The Minister of Health gave permission for the water to be taken from the Oureau River below the Gatineau Power Dam. Two thousand feet of 8” (approx. 20 cm.) pipe was purchased and a 100 h.p electric pump with a gas auxiliary in case of a power failure, was to be installed. This was expected to have a capacity of pumping  1,000 gallon per minute into the system. Such an investment required a guarantee of some sort and Mr. Lord asked for a 25 year franchise from the village councillors.

The council considered purchasing the system would be a better idea and in January 1950 a referendum was held on the subject. The result was a resounding approval for purchase. (191 for, 15 against).

In May 1951 the municipality purchased the system with Eddy Lord appointed manager.

Nothing was done to increase the water available until a few years later when Lake Vail was finally tapped.

Once again the demand outgrew the supply and soon villagers were complaining long and loud about lack of water pressure, yellow water and plain, dirty water. For years their cries went unheeded. 

Meantime in the township various areas had their own water supplies, installed by the individual land developers. Various degrees of satisfaction to the recipients regarding the quantity and quality of water.
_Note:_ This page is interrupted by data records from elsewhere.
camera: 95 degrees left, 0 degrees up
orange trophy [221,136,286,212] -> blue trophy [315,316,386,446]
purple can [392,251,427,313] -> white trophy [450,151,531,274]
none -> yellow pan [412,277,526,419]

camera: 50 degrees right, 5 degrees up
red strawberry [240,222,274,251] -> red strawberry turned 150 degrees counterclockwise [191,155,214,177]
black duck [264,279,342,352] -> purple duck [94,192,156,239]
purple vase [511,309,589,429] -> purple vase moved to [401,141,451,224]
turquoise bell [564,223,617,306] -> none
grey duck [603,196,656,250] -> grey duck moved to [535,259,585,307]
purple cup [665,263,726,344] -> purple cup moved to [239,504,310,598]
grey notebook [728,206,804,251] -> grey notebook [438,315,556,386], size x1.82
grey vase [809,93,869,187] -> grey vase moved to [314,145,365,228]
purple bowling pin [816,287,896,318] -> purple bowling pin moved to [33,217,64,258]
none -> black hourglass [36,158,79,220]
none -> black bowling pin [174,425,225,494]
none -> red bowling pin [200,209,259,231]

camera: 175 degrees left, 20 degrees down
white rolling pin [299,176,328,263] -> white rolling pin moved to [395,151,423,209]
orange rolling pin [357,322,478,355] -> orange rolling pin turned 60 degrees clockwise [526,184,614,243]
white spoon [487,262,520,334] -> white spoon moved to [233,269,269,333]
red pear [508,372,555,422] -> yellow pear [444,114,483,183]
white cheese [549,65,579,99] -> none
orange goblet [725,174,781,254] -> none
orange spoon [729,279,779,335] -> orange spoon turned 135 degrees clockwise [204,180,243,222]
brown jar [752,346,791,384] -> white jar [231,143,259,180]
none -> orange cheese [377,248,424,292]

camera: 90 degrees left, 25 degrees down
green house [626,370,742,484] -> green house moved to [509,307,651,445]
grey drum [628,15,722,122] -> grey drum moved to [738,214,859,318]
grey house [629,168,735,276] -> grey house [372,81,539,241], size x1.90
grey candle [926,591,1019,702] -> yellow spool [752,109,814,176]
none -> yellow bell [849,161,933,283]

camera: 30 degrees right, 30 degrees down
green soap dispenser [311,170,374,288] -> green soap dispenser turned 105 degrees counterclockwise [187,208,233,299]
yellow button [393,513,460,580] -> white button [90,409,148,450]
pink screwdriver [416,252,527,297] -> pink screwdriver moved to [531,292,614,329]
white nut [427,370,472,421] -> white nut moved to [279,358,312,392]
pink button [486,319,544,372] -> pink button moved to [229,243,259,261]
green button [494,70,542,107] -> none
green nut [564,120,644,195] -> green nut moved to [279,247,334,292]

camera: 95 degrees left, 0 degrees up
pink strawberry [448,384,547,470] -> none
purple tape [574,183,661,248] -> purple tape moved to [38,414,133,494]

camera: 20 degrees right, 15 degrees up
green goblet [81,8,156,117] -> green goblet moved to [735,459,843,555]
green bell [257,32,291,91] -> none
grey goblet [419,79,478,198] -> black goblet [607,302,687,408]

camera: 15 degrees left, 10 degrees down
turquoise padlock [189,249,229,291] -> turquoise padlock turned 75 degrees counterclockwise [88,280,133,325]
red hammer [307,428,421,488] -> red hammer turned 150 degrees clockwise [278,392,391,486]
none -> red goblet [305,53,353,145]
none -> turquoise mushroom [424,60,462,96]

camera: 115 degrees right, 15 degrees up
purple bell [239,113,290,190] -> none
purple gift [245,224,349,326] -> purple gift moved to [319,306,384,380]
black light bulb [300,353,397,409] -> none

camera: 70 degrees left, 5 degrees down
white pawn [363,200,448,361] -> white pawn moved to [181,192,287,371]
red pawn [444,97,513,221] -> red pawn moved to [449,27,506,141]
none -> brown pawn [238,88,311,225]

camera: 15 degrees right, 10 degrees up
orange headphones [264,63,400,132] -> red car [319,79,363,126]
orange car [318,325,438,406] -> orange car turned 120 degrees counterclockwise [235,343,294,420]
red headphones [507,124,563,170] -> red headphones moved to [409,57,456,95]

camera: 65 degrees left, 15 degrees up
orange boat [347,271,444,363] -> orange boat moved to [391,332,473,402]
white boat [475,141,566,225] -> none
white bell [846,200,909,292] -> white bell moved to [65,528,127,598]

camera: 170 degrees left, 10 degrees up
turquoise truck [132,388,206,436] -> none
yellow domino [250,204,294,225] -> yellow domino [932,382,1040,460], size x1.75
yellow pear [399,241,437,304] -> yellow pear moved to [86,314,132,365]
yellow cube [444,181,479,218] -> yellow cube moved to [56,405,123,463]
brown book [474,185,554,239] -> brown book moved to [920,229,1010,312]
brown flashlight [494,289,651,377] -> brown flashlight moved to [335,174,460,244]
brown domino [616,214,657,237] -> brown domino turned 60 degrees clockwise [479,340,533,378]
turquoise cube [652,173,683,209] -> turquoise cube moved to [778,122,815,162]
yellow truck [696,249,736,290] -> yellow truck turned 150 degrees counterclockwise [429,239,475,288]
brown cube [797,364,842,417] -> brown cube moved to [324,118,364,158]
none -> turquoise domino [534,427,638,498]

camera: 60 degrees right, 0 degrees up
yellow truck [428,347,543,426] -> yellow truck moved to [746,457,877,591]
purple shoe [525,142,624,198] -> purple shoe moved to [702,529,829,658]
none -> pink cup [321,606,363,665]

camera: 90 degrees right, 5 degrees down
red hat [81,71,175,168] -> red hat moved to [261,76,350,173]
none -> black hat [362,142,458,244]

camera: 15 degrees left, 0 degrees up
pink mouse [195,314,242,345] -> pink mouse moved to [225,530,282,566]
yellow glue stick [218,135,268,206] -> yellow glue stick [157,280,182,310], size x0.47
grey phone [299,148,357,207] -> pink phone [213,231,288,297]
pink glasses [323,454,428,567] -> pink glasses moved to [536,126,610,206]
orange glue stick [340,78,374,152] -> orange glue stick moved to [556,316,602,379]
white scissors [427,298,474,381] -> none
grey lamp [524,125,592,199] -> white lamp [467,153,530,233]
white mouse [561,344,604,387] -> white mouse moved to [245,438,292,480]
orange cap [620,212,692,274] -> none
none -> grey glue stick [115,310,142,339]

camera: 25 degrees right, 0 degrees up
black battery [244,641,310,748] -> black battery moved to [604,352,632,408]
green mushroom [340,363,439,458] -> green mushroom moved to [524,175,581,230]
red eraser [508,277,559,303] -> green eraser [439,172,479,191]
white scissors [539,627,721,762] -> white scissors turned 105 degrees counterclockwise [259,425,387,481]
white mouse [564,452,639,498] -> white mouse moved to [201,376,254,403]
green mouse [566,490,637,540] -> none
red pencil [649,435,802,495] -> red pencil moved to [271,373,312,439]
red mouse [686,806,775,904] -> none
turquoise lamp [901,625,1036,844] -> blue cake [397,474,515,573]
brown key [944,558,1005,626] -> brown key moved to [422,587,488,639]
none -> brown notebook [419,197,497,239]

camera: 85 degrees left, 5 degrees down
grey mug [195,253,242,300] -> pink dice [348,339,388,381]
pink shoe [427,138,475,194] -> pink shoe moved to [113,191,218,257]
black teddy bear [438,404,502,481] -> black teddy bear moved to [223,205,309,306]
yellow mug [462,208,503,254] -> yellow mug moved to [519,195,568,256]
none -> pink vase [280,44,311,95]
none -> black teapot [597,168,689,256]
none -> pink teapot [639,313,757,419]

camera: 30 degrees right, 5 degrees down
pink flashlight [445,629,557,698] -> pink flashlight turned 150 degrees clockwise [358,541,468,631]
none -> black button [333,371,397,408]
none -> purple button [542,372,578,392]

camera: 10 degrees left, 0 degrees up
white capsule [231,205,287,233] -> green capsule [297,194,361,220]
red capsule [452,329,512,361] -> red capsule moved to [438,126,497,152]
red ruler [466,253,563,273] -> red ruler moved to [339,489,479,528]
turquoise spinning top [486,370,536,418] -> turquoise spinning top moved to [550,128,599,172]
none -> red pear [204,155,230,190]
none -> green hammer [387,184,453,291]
The provincial government established basic requirements for all water supplies. Legislation was passed by the provincial government requiring municipal councils to take over all private systems and bring them up to the new standards. The village corporation tapped onto the township supply where it was feasible.

With the fusion of the township and village in 1995 the waterworks came under a single jurisdiction and a new, more adequate, supply became a primary concern which still has not been resolved.